Auch mit der Arbeit wollen immer weniger Ruheständler sofort abschließen. Der Anteil derer, die noch als Rentner einer Beschäftigung nachgehen, ist seit 2013 von 11 auf 15 Prozent gestiegen. Von den 65- bis 69-Jährigen ist sogar noch ein Viertel beruflich tätig – im Schnitt rund 14 Stunden in der Woche. „Für die Unternehmen sind sie ein Juwel“, sagt Kruse und verweist auf das Wissen und die Kompetenz der Älteren. Das Geld spielt für die meisten von ihnen dabei nur eine untergeordnete Rolle. Wichtiger sind der Spaß an der Arbeit, geistige und körperliche Fitness sowie der Kontakt zu anderen Menschen.

Das Geld haben viele Senioren auch nicht nötig: Materiell geht es der Generation 65 Plus überaus gut, wie die Altersstudie ebenfalls zeigt. Ihr Haushaltsnettoeinkommen liegt bei 2410 Euro im Monat – zehn Prozent mehr bei der Altersstudie 2013. Zur Rente kommen bei vielen noch Kapitalerträge oder Mieteinnahmen hinzu. Nach Abzug der laufenden Ausgaben wie Miete, Essen und Kleidung stehen dem durchschnittlichen Rentnerhaushalt 628 Euro frei zur Verfügung – etwa 20 Prozent mehr als 2013. Und mehr als so manche junge Familie nach Abzug aller Fixkosten noch in der Tasche hat.

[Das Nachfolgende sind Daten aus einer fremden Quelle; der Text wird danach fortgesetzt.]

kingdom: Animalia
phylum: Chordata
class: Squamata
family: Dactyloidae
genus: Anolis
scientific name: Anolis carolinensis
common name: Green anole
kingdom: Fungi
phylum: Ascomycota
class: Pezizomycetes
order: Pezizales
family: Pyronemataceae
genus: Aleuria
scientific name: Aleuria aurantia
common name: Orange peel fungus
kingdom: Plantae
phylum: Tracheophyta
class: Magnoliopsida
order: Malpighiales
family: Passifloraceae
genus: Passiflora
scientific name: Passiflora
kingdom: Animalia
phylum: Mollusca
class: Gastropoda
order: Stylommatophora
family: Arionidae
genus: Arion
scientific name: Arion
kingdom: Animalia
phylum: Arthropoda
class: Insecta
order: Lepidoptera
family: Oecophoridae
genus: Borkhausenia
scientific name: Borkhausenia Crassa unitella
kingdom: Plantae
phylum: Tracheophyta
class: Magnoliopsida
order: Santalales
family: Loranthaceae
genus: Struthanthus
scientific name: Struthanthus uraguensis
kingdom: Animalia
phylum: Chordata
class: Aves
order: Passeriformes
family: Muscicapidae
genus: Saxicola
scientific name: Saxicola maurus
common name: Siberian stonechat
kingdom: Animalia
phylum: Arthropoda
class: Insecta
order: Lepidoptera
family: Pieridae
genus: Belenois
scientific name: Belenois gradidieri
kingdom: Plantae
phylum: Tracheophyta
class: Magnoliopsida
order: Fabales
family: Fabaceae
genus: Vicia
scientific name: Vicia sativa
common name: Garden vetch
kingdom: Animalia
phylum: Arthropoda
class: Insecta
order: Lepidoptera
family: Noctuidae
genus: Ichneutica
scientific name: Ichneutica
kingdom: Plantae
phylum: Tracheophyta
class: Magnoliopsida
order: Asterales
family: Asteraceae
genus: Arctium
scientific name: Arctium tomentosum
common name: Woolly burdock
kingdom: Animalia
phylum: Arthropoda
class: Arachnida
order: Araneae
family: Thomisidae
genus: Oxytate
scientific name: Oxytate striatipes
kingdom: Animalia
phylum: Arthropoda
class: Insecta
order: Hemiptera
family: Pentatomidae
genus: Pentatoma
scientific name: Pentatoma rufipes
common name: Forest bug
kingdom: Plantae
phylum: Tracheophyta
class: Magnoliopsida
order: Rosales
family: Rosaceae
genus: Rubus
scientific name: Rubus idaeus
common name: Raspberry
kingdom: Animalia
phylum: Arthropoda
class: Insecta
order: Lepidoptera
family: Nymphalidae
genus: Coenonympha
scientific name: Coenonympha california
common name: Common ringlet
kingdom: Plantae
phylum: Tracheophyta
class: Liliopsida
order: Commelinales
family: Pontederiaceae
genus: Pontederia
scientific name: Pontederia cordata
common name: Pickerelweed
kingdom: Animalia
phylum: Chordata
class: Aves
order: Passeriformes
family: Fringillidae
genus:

Soziale Lage beeinflusst Lebenszufriedenheit

Die Älteren sind jedoch keine homogene Gruppe, ihre Lage unterscheidet sich im Detail deutlich. „Unsere Ergebnisse zeigen durchgängig, dass es erhebliche Unterschiede zwischen den sozialen Schichten gibt“, betont Sommer. Menschen mit niedrigem sozioökonomischen Status – das heißt geringerer Bildung, niedriger beruflichen Stellung und Einkommen – haben im Alter erheblich weniger Geld frei zur Verfügung: 351 Euro statt 1027 Euro, wie die Senioren aus der obersten Schicht. Und sie sind zugleich weniger ehrenamtlich engagiert und klagen mehr über ihre Gesundheit. Daraus folgt auch eine geringere Zufriedenheit mit ihrem Leben.

„Alter ist primär ein soziales Schicksal, und kein biologisches“, sagt Wissenschaftler Kruse. Menschen mit niedrigem sozioökonomischem Status fehle es auch am Zutrauen, durch ihr eigenes Verhalten ihre Lage zu verbessern. „Statusfatalismus“ nennt es der Gerontologe. Gleichwohl sind die Differenzen in der Lebenszufriedenheit zwischen den Schichten nicht so groß, wie es die materiellen Unterschiede vermuten ließen. Allensbach-Projektleiter Sommer erklärt das damit, dass jeder sein eigenes Anspruchsdenken entwickelt. Anders ausgedrückt: Ein bescheidenes Leben muss nicht bedeuten, dass die Menschen unzufriedener sind. Oder: Geld allein macht nicht glücklich.